*Task item*. Reproduce the data exactly as given, except for any images.

*Extracted material*.
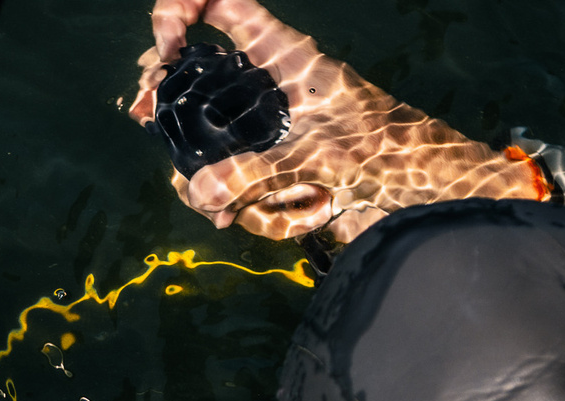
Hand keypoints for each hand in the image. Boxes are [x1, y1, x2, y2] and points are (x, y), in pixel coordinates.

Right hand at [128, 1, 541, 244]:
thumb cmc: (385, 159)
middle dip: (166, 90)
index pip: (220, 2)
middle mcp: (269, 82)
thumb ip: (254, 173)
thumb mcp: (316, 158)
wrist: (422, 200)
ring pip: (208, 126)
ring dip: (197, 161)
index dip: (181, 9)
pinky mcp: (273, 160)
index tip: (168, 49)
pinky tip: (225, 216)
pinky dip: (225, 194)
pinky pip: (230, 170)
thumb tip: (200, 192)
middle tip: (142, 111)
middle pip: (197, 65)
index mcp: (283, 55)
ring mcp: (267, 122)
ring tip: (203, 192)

*Solution for this task*.
Hand keypoints for each hand in the image. Boxes are [x1, y1, x2, y2] and points are (x, y), in pixel coordinates.

Right hand at [128, 1, 541, 244]:
thumb cmc: (385, 159)
middle dip: (166, 90)
index pip: (220, 2)
middle mcp: (269, 82)
thumb ip: (254, 173)
thumb mcp: (316, 158)
wrist: (422, 200)
ring pip: (208, 126)
ring dip: (197, 161)
index dip: (181, 9)
pinky mcp: (273, 160)
index tip: (168, 49)
pinky tip: (225, 216)
pinky dip: (225, 194)
pinky pip: (230, 170)
thumb tip: (200, 192)
middle tip: (142, 111)
middle pip: (197, 65)
index mcp: (283, 55)
ring mcp: (267, 122)
ring tip: (203, 192)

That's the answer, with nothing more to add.